Research paper by Ian A IA Trounce, Peter J PJ Crouch, Kirstyn T KT Carey, Matthew M McKenzie

Indexed on: 10 Apr '13Published on: 10 Apr '13Published in: Biochimica et biophysica acta


Mitochondria play an integral role in cell death signaling, yet how mitochondrial defects disrupt this important function is not well understood. We have used a mouse L-cell fibroblast model harboring Rattus norvegicus mtDNA (Rn xenocybrids) to examine the effects of multiple oxidative phosphorylation (OXPHOS) defects on reactive oxygen species (ROS) generation and cell death signaling.
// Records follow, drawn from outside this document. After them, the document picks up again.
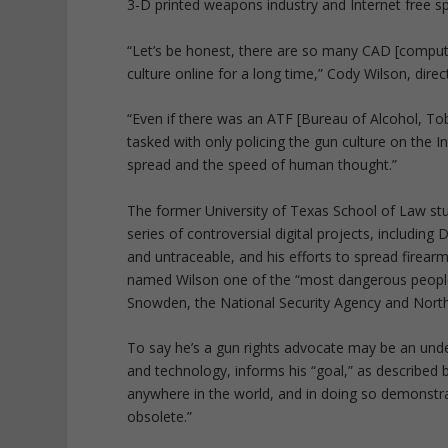
3-D printed weapons industry and Internet free s
“Let’s be honest, there are so many CAD [compute
culture online for a long time,” Cody Wilson, dir
“Even if there was an ATF [Bureau of Alcohol, Tob
tasked with only policing the gun culture on the I
spread and the speed of human thought.”
The former University of Texas School of Law stud
series of controversial digital projects, includin
and untraceable, and his efforts to spread firearm
named Wilson one of the “most dangerous people 
Snowden, the National Security Agency and North
To say he’s a gun rights advocate may be an under
and technology, informs his “goal,” as described b
anywhere in the world, and in doing so demonstra
obsolete.”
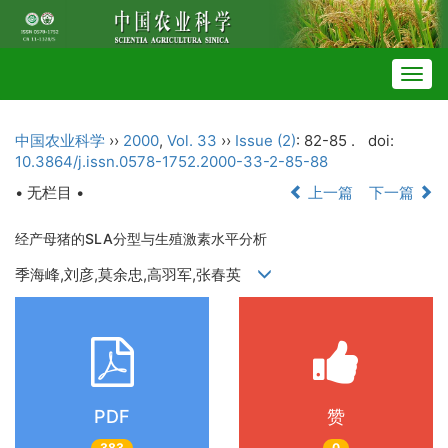
Togg
navig
中国农业科学
››
2000
,
Vol. 33
››
Issue (2)
: 82-85 .
doi:
10.3864/j.issn.0578-1752.2000-33-2-85-88
• 无栏目 •
上一篇
下一篇
经产母猪的SLA分型与生殖激素水平分析
季海峰,刘彦,莫余忠,高羽军,张春英
PDF
赞
383
0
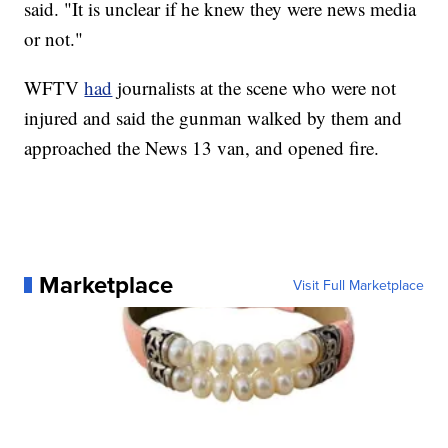
said. "It is unclear if he knew they were news media
or not."
WFTV
had
journalists at the scene who were not
injured and said the gunman walked by them and
approached the News 13 van, and opened fire.
Marketplace
Visit Full Marketplace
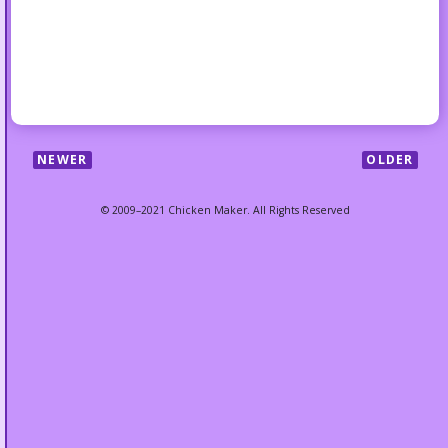
NEWER
OLDER
© 2009–2021 Chicken Maker. All Rights Reserved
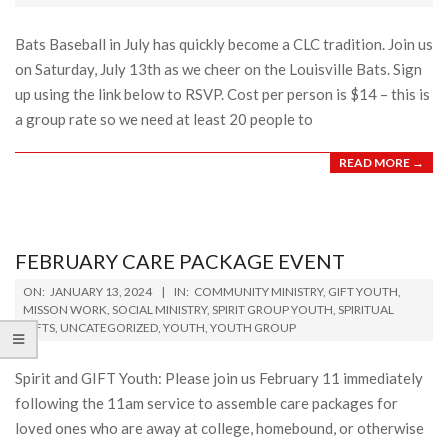
01
Bats Baseball in July has quickly become a CLC tradition. Join us
on Saturday, July 13th as we cheer on the Louisville Bats. Sign
up using the link below to RSVP. Cost per person is $14 – this is
a group rate so we need at least 20 people to
READ MORE →
FEBRUARY CARE PACKAGE EVENT
2024-
ON:
JANUARY 13, 2024
IN:
COMMUNITY MINISTRY
,
GIFT YOUTH
,
01-
MISSON WORK
,
SOCIAL MINISTRY
,
SPIRIT GROUP YOUTH
,
SPIRITUAL
GIFTS
,
UNCATEGORIZED
,
YOUTH
,
YOUTH GROUP
13
Spirit and GIFT Youth: Please join us February 11 immediately
following the 11am service to assemble care packages for
loved ones who are away at college, homebound, or otherwise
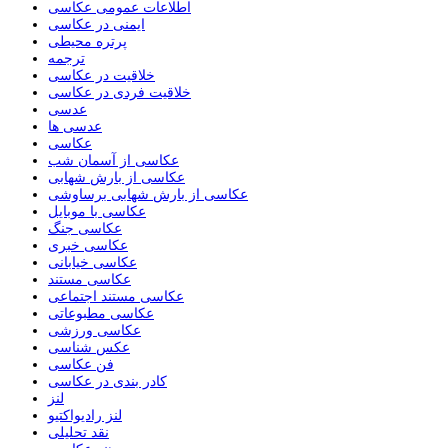
اطلاعات عمومی عکاسی
ایمنی در عکاسی
پرتره محیطی
ترجمه
خلاقیت در عکاسی
خلاقیت فردی در عکاسی
عدسی
عدسی ها
عکاسی
عکاسی از آسمان شب
عکاسی از بارش شهابی
عکاسی از بارش شهابی برساوشی
عکاسی با موبایل
عکاسی جنگ
عکاسی خبری
عکاسی خیابانی
عکاسی مستند
عکاسی مستند اجتماعی
عکاسی مطبوعاتی
عکاسی ورزشی
عکس شناسی
فن عکاسی
کادر بندی در عکاسی
لنز
لنز رادیواکتیو
نقد تحلیلی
Blue native-PAGE analyses of Rn xenocybrids revealed defects in OXPHOS complex biogenesis with reduced steady-state levels of complexes I, III and IV. Isolated Rn xenocybrid mitochondria exhibited deficiencies in complex II+III and III activities, with CIII-stimulated ROS generation 66% higher than in control mitochondria. Rn xenocybrid cells were resistant to staurosporine-induced cell death, but exhibited a four-fold increase in sensitivity to ceramide-induced cell death that was caspase-3 independent and did not induce chromosomal DNA degradation. Furthermore, ceramide directly inhibited Rn xenocybrid complex II+III activity by 97%, although this inhibition could be completely abolished by exogenous decylubiquinone. Ceramide also induced a further increase in ROS output from Rn xenocybrid complex III by 42%. These results suggest that the interaction of ceramide with OXPHOS complex III is significantly enhanced by the presence of the xenotypic Rattus cytochrome b in complex III, likely due to the increased affinity for ceramide at the ubiquinone binding site. We propose a novel mechanism of altered mitochondrial cell death signaling due to mtDNA mutations whereby ceramide directly induces OXPHOS complex ROS generation to initiate cell death pathways.